We are bombarded almost daily with bad news about inflation. The latest “sticker shock” comes from the report that consumer prices rose in March by 8.5% compared with a year ago — the largest annual rate of increase since December 1981 (“US inflation jumped 8.5% in past year, highest since 1981,” April 12). But let’s try to keep some perspective amid all the shouting and political finger-pointing.
First, the figure compares March 2022 with March 2021, when prices were depressed by the pandemic. If we compare March 2022 to the pre-pandemic prices of March 2019, the rate of inflation is 13.1% over three years, or 4.2% per year (compounded).
Second, for several decades, we have been conditioned to expect consumer prices to increase by less than 3% per year — or even less than 2% per year (the current Federal Reserve target). However, some of us are old enough to remember when the annual inflation rate was typically around 5% and sometimes higher. For example, the annual CPI for all urban consumers increased by 7.8% per year from 1970 to 1980, and by 4.7% per year from 1980 to 1990.

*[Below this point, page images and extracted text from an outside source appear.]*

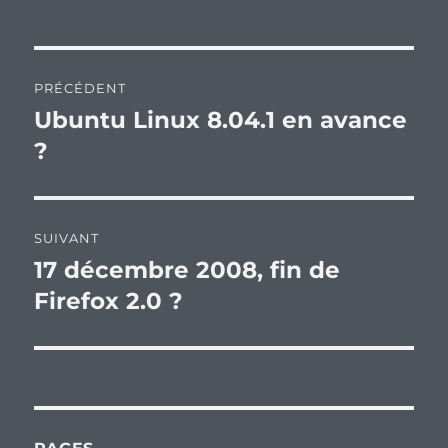
Navigation
PRÉCÉDENT
de
Ubuntu Linux 8.04.1 en avance
Publication
précédente :
?
l’article
SUIVANT
17 décembre 2008, fin de
Publication
suivante :
Firefox 2.0 ?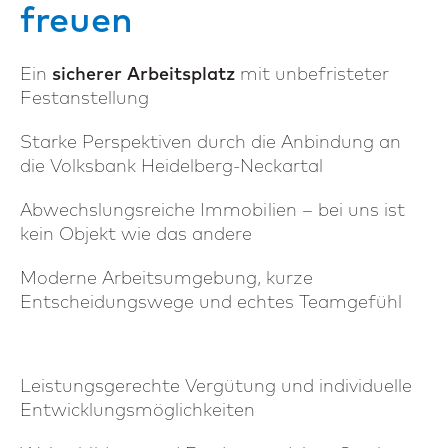
freuen
Ein
sicherer Arbeitsplatz
mit unbefristeter
Festanstellung
Starke Perspektiven durch die Anbindung an
die Volksbank Heidelberg-Neckartal
Abwechslungsreiche Immobilien – bei uns ist
kein Objekt wie das andere
Moderne Arbeitsumgebung, kurze
Entscheidungswege und echtes Teamgefühl
Leistungsgerechte Vergütung und individuelle
Entwicklungsmöglichkeiten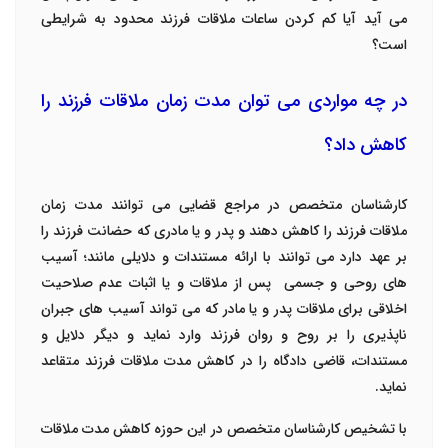
می آید آیا کم کردن ساعات ملاقات فرزند محدود به شرایطی
است؟
در چه مواردی می توان مدت زمان ملاقات فرزند را
کاهش داد؟
کارشناسان متخصص در مراجع قضایی می توانند مدت زمان
ملاقات فرزند را کاهش دهند و پدر و یا مادری که حضانت فرزند را
بر عهد دارد می توانند با ارائه مستندات و دلایلی مانند؛ آسیب
های روحی و جسمی پس از ملاقات و یا اثبات عدم صلاحیت
اخلاقی برای ملاقات پدر و یا مادر که می تواند آسیب های جبران
ناپذیری را بر روح و روان فرزند وارد نماید و دیگر دلایل و
مستندات، قاضی دادگاه را در کاهش مدت ملاقات فرزند متقاعد
نماید.
با تشخیص کارشناسان متخصص در این حوزه کاهش مدت ملاقات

Third, one of the key reasons for low inflation since 1990 has been wage stagnation. Similarly, one of the reasons for the recent spike in inflation is higher wages, triggered in part by labor shortages. Higher wages are long overdue, although it is obviously not helpful if consumer prices rise faster than wages. Once other factors driving inflation diminish (such as pandemic stimulus spending, supply chain issues and the war in Ukraine), it should be possible to have both higher wages for workers and acceptable levels of price increases for these workers and other consumers.